E’ un mercato emergente, che non è ancora del tutto scoppiato perché la percezione negativa della cannabis da parte del pubblico come di una “droga” è ancora molto forte. “C’è uno stigma sul cannabidiolo, anche se è stato rimosso dall’elenco dei prodotti vietati dall’Agenzia mondiale antidoping nel 2018”, sostiene la star del basket Sue Bird, partner di Megan Rapinoe.

Ma proprio gli atleti sono un incredibile leva pubblicitaria. “Quando la gente vede che i migliori atleti del mondo lo usano regolarmente penso che le paure del pubblico in generale si dissiperanno”.

In termini di controlli però sono stati fatti pochi progressi. Per ora, solo l’NHL ha scelto di non sanzionare i giocatori positivi per la marijuana. “Se un giocatore vuole usare la cannabis, deve farlo in modo responsabile, come l’alcol – afferma Harrington – Se bevi e ti ubriachi durante una partita, verrai escluso, inserito in un programma di recupero, ecc. Lo stesso vale per la cannabis. Chiunque ne abusi dovrebbe essere punito. Ma dobbiamo dare più credito agli atleti e capire che molti lo usano per il recupero o la gestione dello stress”.

L’NBA è ancora restia: nel 2019, il commissioner Adam Silver ha detto: “Quando cambiamo le nostre regole, dobbiamo stare molto attenti perché stiamo inviando un messaggio al pubblico giovane. Come con l’alcol, si deve capire come usare tali sostanze in modo appropriato”

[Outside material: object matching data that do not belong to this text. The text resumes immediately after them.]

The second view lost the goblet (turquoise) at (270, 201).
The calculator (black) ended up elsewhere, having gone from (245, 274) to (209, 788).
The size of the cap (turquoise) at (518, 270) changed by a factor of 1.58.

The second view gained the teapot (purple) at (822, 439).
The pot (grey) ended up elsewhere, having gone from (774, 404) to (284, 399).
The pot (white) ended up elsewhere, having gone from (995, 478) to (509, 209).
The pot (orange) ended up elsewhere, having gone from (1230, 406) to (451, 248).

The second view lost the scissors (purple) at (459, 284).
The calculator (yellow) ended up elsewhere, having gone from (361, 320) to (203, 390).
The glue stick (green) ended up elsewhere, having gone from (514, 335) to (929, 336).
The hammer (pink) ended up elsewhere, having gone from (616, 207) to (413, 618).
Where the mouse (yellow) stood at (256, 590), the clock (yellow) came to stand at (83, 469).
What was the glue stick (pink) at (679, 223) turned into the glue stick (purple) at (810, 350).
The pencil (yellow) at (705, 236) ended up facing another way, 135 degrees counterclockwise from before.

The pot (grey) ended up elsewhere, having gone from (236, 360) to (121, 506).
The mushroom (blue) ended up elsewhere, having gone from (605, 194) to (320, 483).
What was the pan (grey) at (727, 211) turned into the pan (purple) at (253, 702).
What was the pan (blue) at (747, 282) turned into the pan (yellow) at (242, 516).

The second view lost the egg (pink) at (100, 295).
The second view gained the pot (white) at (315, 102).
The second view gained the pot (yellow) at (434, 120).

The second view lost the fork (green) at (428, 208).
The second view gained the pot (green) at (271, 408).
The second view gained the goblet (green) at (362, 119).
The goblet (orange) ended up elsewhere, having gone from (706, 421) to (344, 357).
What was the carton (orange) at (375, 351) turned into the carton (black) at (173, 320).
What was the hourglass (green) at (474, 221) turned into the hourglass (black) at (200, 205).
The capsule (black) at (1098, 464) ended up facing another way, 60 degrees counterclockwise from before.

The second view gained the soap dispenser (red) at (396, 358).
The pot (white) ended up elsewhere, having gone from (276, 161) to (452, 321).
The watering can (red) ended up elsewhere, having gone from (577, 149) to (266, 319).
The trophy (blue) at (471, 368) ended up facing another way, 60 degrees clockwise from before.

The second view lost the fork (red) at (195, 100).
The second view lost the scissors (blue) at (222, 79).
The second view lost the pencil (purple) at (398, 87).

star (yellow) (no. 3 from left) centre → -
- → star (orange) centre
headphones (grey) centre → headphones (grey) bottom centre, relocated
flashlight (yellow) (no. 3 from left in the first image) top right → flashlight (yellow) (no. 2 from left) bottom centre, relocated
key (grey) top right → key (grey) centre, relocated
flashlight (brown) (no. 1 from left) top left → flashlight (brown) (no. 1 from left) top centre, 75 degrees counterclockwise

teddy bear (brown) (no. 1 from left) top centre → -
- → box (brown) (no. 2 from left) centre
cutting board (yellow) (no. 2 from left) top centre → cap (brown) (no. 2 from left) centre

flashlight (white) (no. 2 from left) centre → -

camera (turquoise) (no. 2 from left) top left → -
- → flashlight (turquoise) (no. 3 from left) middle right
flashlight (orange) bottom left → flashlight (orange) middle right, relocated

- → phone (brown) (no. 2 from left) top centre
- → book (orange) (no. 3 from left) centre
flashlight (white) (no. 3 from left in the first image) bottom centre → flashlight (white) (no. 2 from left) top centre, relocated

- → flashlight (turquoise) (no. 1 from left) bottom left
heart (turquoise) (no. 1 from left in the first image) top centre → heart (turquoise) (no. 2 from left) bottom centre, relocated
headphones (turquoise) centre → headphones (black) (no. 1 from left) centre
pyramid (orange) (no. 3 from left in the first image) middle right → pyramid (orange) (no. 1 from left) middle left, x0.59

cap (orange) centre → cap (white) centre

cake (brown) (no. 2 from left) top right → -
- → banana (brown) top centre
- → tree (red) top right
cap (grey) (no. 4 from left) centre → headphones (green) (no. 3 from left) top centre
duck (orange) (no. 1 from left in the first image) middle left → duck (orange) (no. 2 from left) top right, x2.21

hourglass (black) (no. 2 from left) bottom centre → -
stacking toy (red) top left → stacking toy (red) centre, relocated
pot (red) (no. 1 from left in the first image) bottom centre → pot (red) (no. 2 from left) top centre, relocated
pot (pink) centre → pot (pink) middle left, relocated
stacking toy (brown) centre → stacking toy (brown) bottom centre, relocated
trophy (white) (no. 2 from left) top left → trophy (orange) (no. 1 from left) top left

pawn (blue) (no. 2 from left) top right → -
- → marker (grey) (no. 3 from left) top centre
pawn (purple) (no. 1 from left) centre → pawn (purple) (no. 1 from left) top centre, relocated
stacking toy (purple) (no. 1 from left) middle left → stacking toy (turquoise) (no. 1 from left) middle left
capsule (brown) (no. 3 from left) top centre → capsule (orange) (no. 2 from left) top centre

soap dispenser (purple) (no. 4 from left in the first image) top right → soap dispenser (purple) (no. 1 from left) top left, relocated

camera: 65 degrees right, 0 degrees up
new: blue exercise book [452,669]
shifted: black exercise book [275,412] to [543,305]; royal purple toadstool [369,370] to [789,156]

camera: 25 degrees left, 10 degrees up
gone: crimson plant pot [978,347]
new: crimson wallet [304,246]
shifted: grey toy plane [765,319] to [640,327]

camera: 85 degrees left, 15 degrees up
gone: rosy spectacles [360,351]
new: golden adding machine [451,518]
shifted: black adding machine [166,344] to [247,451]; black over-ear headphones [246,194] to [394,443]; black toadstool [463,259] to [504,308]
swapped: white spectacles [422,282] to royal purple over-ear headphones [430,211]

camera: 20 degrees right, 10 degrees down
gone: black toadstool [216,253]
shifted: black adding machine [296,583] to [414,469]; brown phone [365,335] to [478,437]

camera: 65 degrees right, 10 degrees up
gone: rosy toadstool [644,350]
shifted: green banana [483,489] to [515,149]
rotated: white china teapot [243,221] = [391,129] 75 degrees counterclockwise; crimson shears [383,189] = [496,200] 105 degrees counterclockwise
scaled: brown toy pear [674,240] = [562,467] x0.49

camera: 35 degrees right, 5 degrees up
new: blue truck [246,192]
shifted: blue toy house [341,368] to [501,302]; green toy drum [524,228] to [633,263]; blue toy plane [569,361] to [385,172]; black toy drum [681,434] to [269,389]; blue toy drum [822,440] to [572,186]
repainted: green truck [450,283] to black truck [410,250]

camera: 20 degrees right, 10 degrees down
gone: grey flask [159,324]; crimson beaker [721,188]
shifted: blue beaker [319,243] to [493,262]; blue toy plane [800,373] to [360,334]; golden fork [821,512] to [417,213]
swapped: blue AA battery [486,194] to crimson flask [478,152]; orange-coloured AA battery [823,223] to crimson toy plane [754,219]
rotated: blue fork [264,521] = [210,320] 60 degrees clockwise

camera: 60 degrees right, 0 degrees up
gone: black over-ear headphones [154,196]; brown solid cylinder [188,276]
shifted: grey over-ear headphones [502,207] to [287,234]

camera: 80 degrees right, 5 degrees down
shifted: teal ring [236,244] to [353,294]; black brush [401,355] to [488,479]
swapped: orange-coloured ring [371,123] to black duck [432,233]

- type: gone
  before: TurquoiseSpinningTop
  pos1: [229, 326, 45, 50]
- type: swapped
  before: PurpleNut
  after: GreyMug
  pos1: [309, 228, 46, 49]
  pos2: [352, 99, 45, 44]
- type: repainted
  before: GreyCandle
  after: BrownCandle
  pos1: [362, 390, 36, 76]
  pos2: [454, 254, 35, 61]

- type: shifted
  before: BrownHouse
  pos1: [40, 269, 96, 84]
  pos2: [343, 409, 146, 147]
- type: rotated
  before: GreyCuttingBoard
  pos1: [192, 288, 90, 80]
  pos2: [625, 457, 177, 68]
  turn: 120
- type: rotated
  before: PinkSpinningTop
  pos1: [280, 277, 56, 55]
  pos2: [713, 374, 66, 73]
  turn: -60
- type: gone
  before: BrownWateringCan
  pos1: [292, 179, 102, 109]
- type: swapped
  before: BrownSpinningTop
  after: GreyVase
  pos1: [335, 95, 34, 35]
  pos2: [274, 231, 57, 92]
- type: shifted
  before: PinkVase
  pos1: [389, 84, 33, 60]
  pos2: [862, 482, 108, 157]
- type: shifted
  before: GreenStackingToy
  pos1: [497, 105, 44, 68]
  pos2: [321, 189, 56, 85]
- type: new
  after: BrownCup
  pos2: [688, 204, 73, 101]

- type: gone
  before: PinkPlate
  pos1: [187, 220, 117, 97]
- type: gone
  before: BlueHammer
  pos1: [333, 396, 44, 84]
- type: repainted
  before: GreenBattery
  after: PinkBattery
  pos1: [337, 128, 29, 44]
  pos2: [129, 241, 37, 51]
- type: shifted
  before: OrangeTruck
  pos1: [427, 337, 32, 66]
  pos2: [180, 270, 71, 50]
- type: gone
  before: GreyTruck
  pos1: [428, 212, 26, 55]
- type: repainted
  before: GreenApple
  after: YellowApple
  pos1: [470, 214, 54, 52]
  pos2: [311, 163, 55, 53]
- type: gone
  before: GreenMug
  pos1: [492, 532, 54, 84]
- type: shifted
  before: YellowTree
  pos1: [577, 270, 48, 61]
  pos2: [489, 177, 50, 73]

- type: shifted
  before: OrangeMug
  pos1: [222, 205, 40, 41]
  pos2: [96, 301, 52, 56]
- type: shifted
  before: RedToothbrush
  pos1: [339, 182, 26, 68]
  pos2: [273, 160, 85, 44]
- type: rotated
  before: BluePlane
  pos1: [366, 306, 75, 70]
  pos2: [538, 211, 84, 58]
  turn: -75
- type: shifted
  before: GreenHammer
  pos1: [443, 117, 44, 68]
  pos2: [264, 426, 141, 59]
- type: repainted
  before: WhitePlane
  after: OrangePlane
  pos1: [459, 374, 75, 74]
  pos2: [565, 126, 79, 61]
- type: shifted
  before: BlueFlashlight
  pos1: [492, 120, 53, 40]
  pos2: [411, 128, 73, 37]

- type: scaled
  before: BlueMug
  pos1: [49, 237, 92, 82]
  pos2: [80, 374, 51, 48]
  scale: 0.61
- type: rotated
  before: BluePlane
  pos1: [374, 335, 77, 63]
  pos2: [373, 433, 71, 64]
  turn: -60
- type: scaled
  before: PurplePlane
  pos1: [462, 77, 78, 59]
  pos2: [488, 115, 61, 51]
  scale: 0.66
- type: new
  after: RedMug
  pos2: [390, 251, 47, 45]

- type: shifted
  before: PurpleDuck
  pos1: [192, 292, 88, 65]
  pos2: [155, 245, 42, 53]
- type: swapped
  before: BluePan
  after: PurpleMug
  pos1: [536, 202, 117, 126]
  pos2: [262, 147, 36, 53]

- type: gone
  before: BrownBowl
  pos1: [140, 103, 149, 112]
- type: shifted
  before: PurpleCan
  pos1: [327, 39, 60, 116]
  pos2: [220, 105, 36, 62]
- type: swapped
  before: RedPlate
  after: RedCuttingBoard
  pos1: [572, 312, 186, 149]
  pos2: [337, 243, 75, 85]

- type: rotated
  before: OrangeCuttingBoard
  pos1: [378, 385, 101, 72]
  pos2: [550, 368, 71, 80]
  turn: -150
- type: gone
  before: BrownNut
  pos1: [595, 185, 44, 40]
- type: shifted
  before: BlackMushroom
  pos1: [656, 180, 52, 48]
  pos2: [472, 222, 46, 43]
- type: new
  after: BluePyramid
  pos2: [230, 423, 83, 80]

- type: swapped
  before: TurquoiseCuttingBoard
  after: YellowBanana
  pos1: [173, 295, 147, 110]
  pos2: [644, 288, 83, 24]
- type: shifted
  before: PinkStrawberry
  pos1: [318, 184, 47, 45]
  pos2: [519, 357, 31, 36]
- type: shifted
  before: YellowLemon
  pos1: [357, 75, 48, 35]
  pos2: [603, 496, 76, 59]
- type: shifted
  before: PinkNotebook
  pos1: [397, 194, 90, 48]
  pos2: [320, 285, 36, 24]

Ma è un’industria che può diventare un gigante ai livelli di quella dell’alcool o delle sigarette. E indirettamente, la crisi sanitaria per il coronavirus potrebbe aiutare. Non sono solo i venditori a guadagnarci, ci sono anche governi locali. Per lo Stato di New York, parliamo di 500-700 milioni di dollari di tasse riscosse ogni anno. Così cambiano idea anche i politici più riluttanti.